Both the Society and Asbury Park see the new website and partnership as an excellent way to help people not only further understand the harmful effects of balloons to the environment, but also to offer alternatives to celebrate, remember, or honor individuals or groups – such as healthcare heroes and first responders – during the COVID-19 Pandemic.
Additionally, they are reminding individuals to dispose of Personal Protection Equipment (PPE) responsibly during this challenging time.
“While you protect your health and safety, please remember to also protect the environment by properly disposing of your gloves and masks in a trash receptacle,” said Henderson. “It’s an easy but important action for us all to help prevent further pollution entering our waterways and ocean.”
Beyond the Champions of the Coast program, the American Littoral Society supports regional ocean planning and works with the Mid-Atlantic Regional Council on the Ocean (MARCO) on many issues, including as a member of the Marine Debris Workgroup.
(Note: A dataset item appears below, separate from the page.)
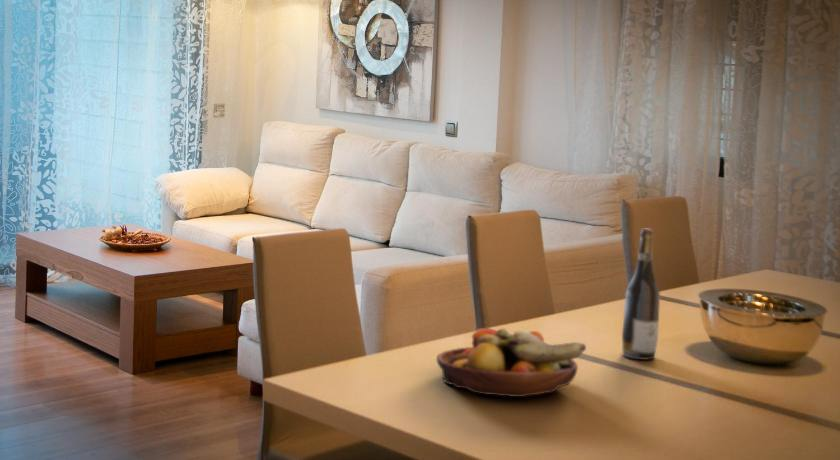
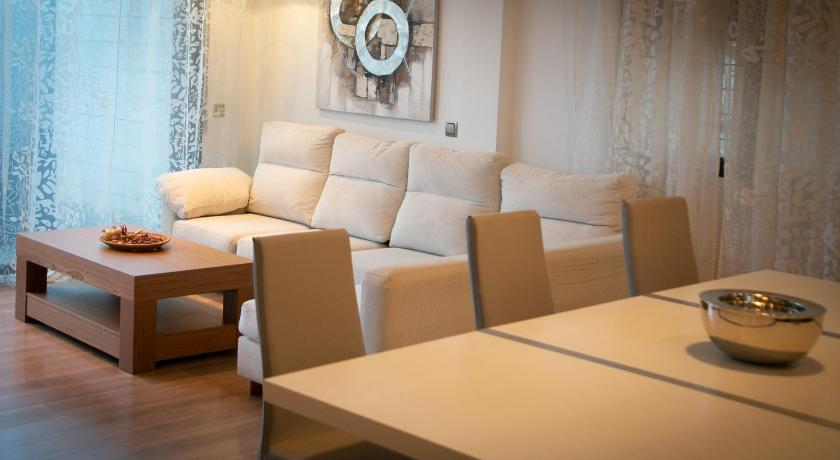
- wine bottle [621,228,661,361]
- fruit bowl [436,327,587,398]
MARCO was founded in 2009 by the Governors of New York, New Jersey, Delaware, Maryland, and Virginia via the signing of the Mid-Atlantic Governors’ Agreement on Ocean Conservation. The Agreement established the Mid-Atlantic Regional Council on the Ocean (MARCO) as a partnership to address shared regional priorities and provide a collective voice. The 5 states of New York, New Jersey, Delaware, Maryland, and Virginia work together on four shared regional priorities including climate change adaptation, marine habitats, renewable energy, and water quality.
The MARCO Marine Debris Work Group is focused on addressing the problem of marine debris by collaborating across multiple levels of government, with partners in the private sector, and with members of the public.
In 2017, the Work Group began their “Balloon Release Reduction Campaign” by convening a Mid-Atlantic Regional Marine Debris Reduction Workshop to develop options for a regional strategy to discuss potential regional projects and collaborations, and in 2018 MARCO received a NOAA Marine Debris Prevention Grant to complete a project to expand on Virginia CZM’s community based social marketing campaign to reduce mass balloon releases at celebratory events.
“Balloon marine debris is of immediate concern to the Atlantic Coast because of its potential deadly effects on marine wildlife through ingestion and entanglement” according to the website. “Balloons are unique among all the man-made litter because helium-filled balloons (and their attachments including plastic valves, disks and ribbons) are a form of litter that people sometimes purchase with the intent to release them into the environment.”